| PROBLEM TO SOLVE |
Copy everything from the start of the listing down through the line containing "genus: Stipagrostis", swapping "phylum" for "division" and leaving all else unchanged. Omit the pictures.
══ MATERIAL FOR THIS EXERCISE ══
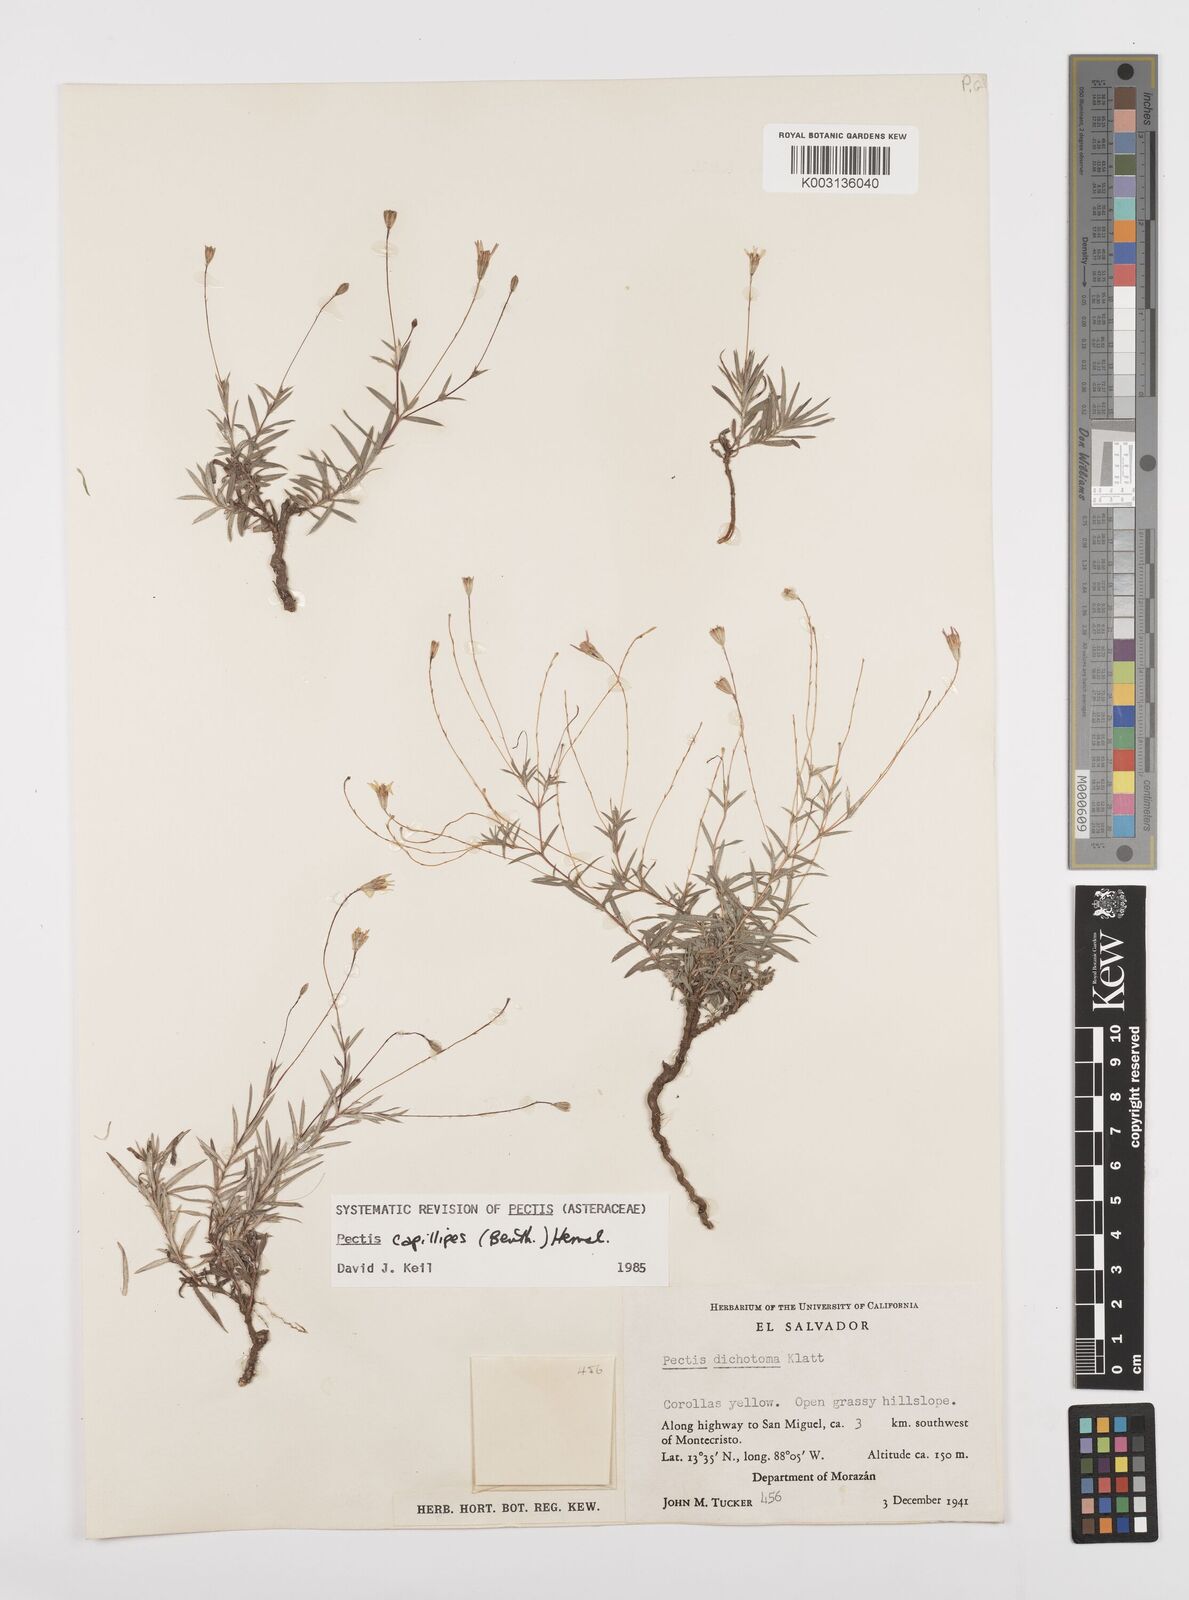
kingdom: Plantae
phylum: Tracheophyta
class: Magnoliopsida
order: Asterales
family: Asteraceae
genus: Pectis
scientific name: Pectis uniaristata
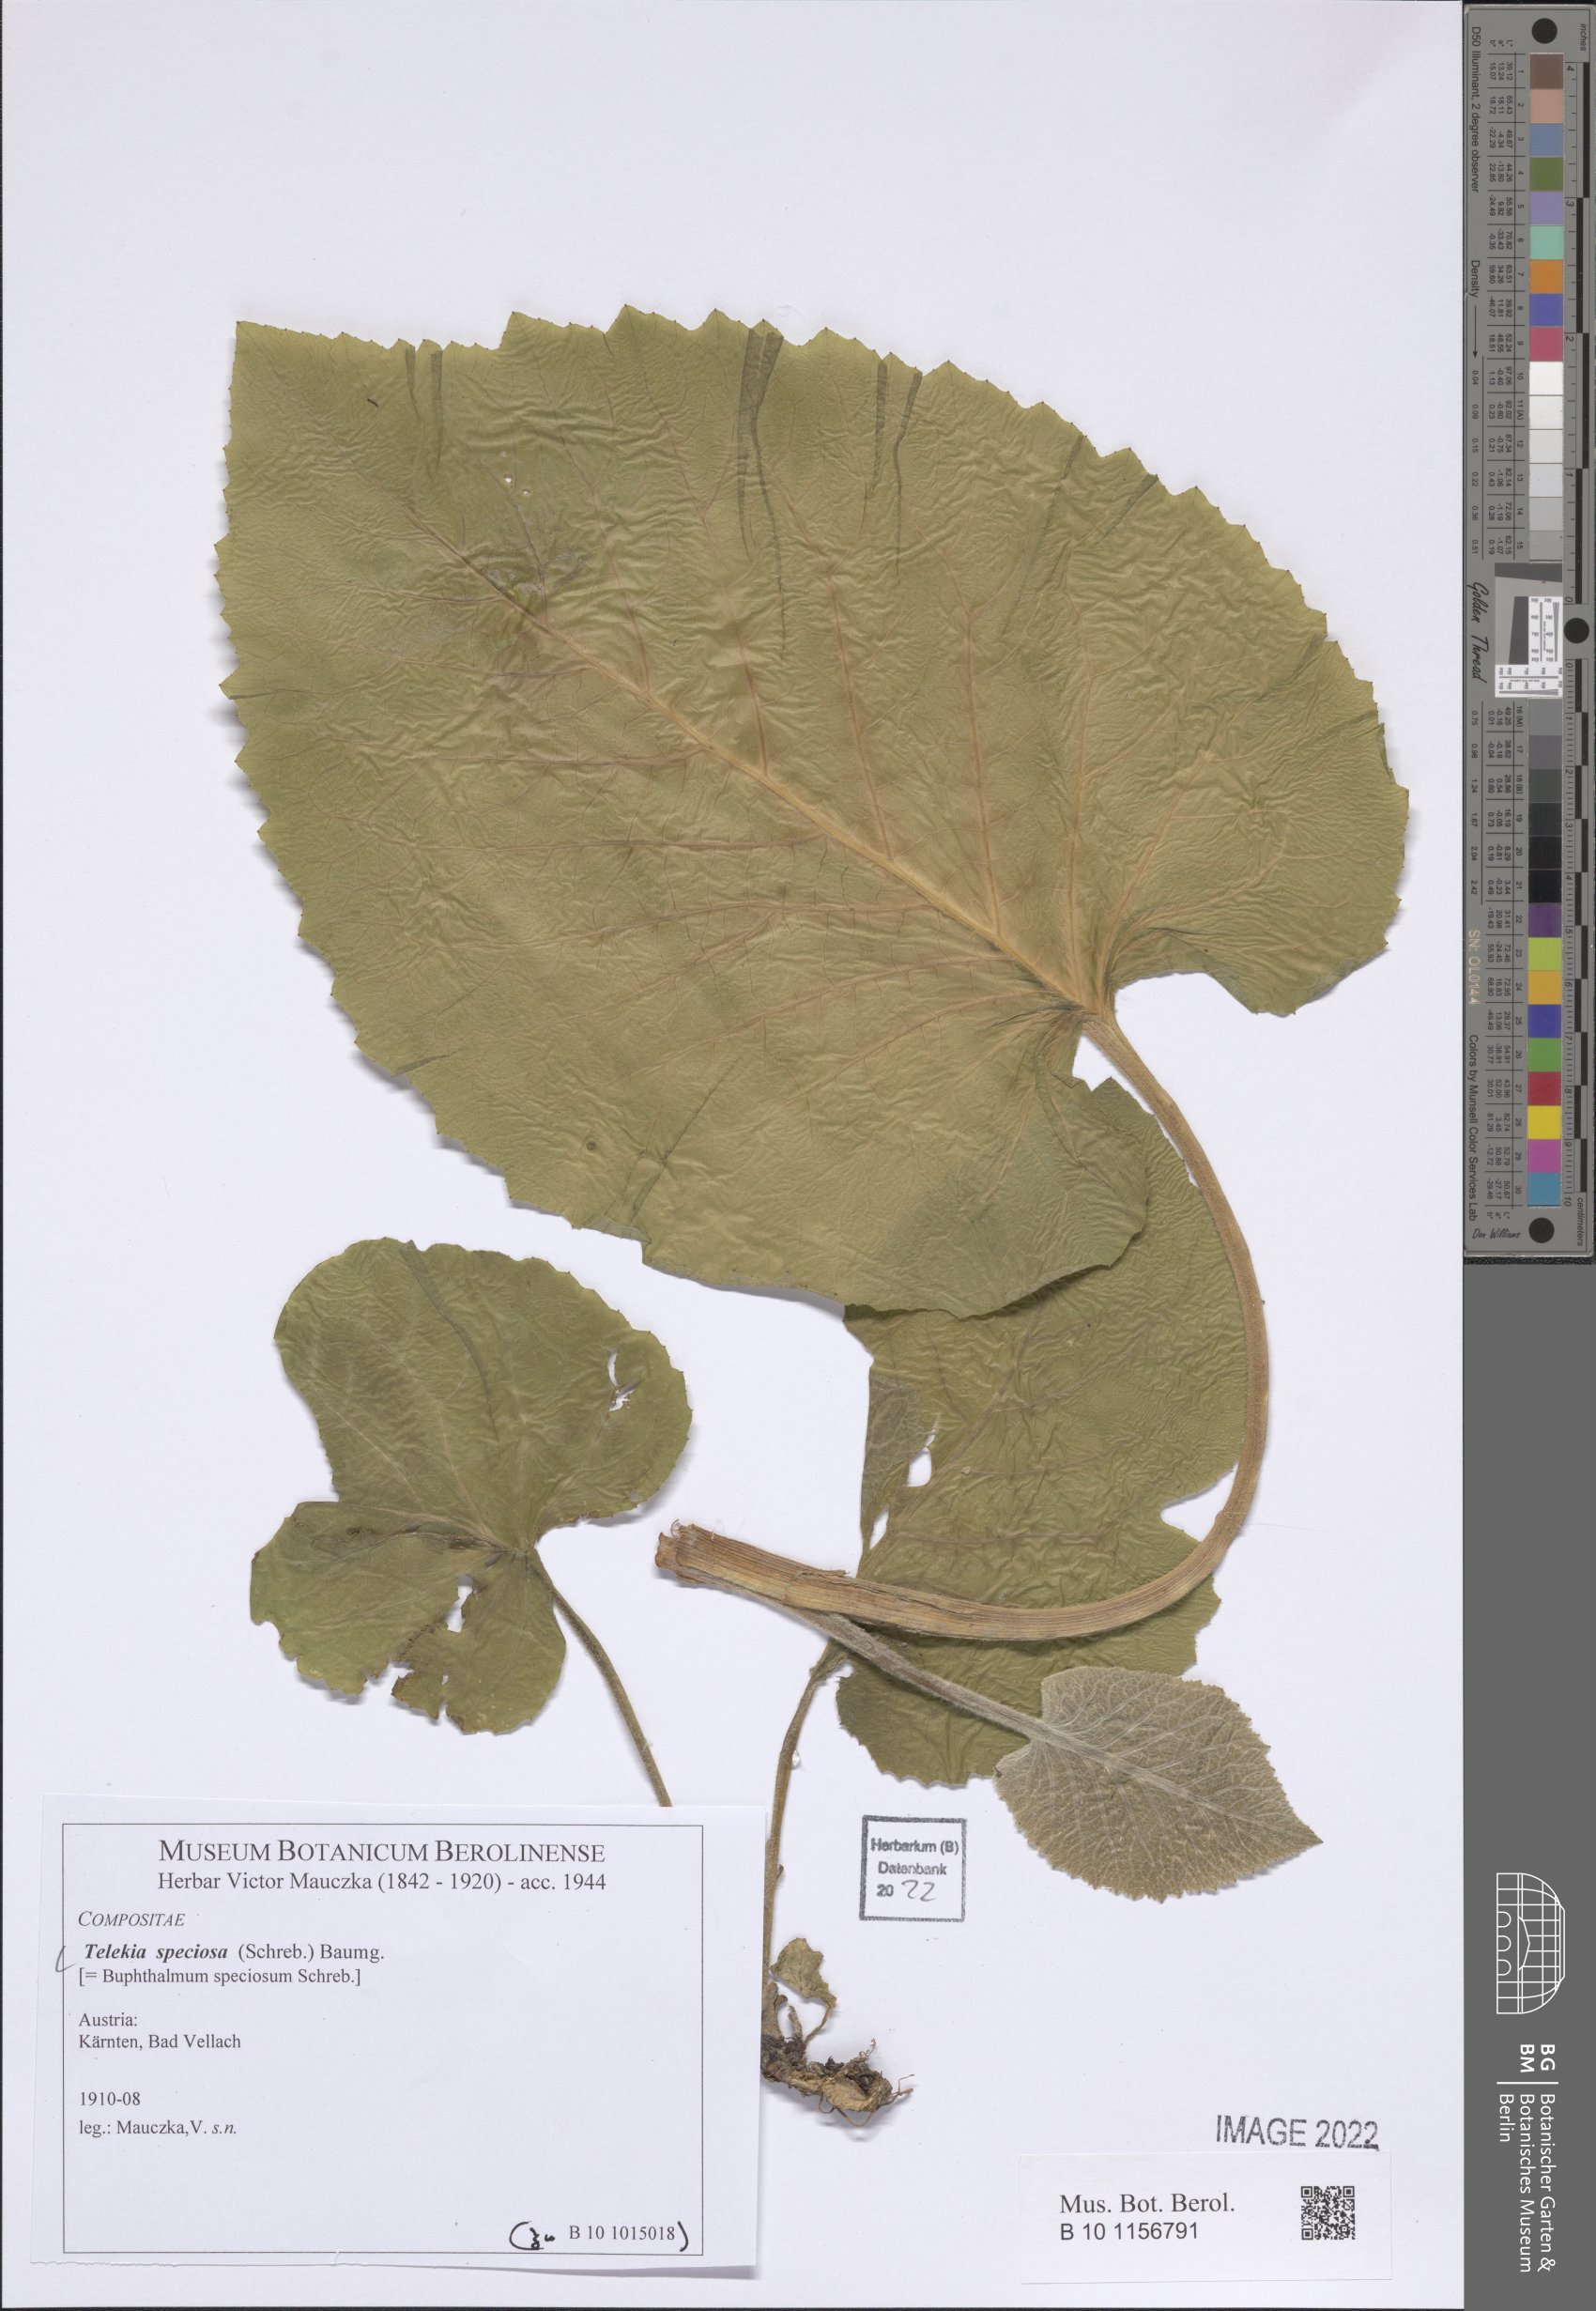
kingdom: Plantae
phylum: Tracheophyta
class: Magnoliopsida
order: Asterales
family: Asteraceae
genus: Telekia
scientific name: Telekia speciosa
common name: Yellow oxeye
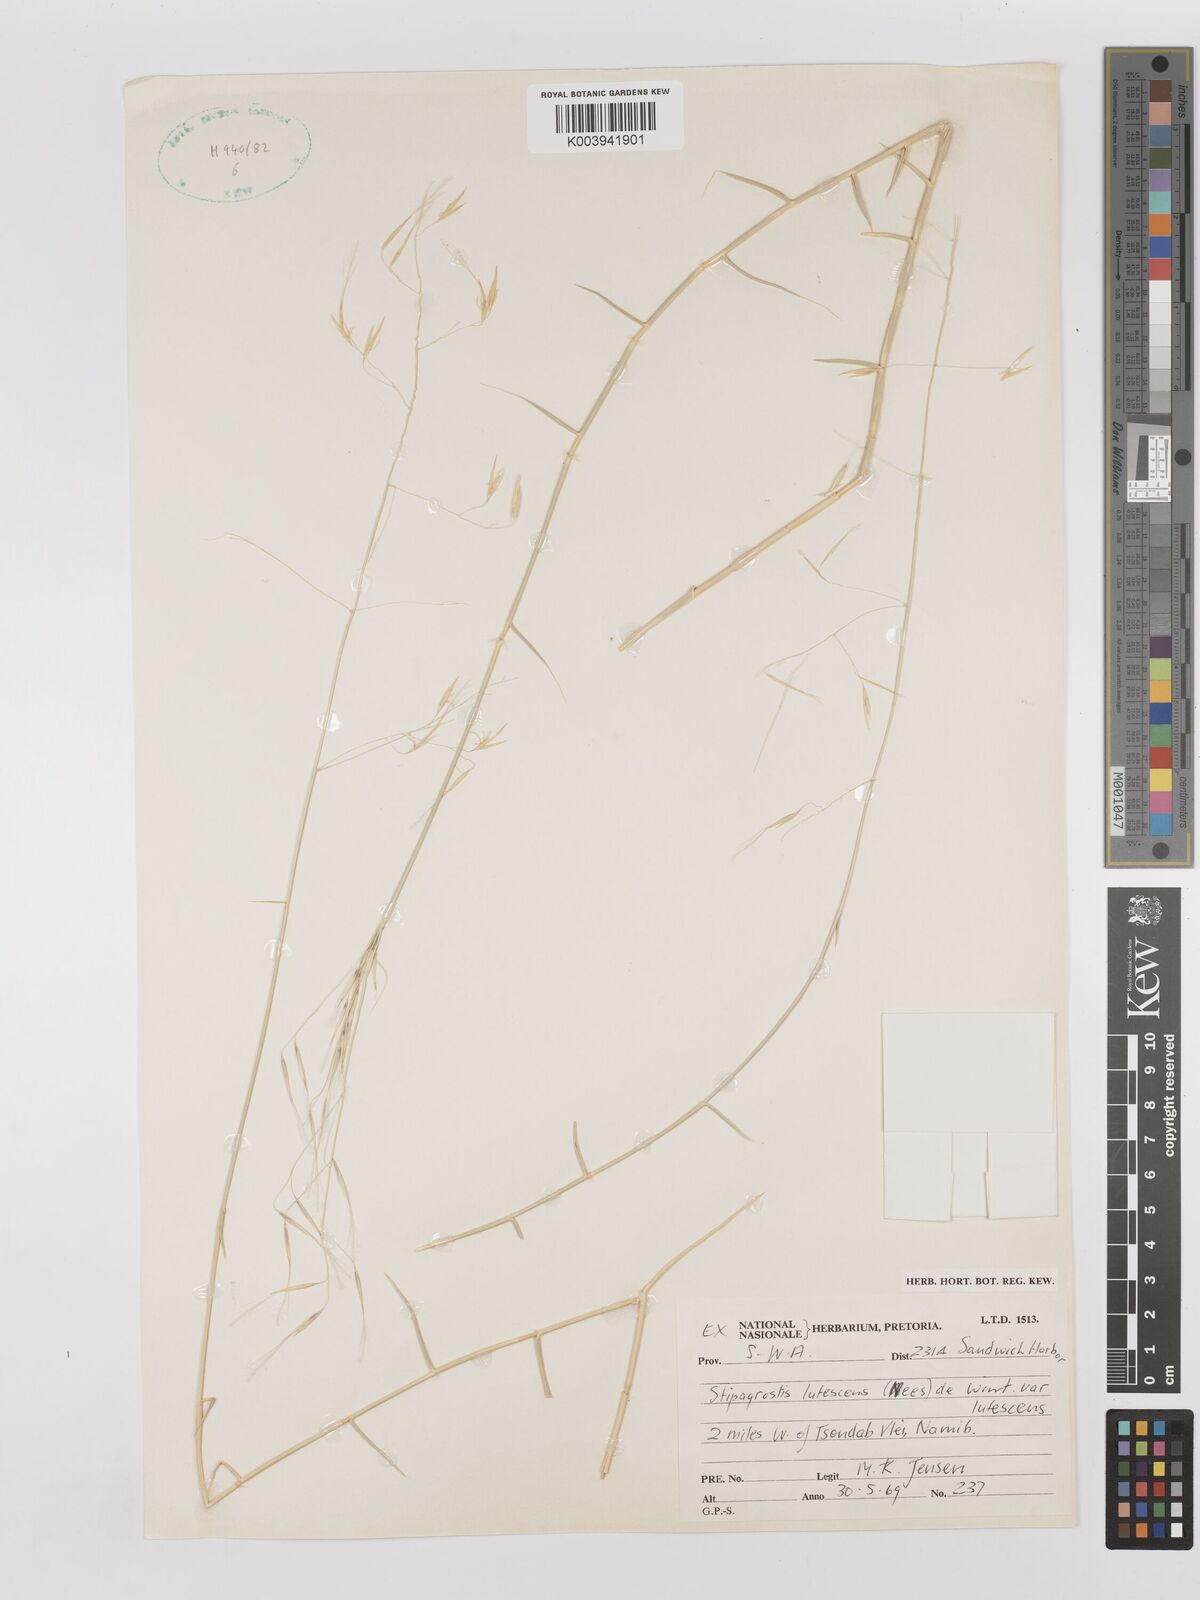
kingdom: Plantae
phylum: Tracheophyta
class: Liliopsida
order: Poales
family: Poaceae
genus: Stipagrostis
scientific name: Stipagrostis lutescens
═══
| EXERCISE OUTPUT |
kingdom: Plantae
division: Tracheophyta
class: Magnoliopsida
order: Asterales
family: Asteraceae
genus: Pectis
scientific name: Pectis uniaristata
kingdom: Plantae
division: Tracheophyta
class: Magnoliopsida
order: Asterales
family: Asteraceae
genus: Telekia
scientific name: Telekia speciosa
common name: Yellow oxeye
kingdom: Plantae
division: Tracheophyta
class: Liliopsida
order: Poales
family: Poaceae
genus: Stipagrostis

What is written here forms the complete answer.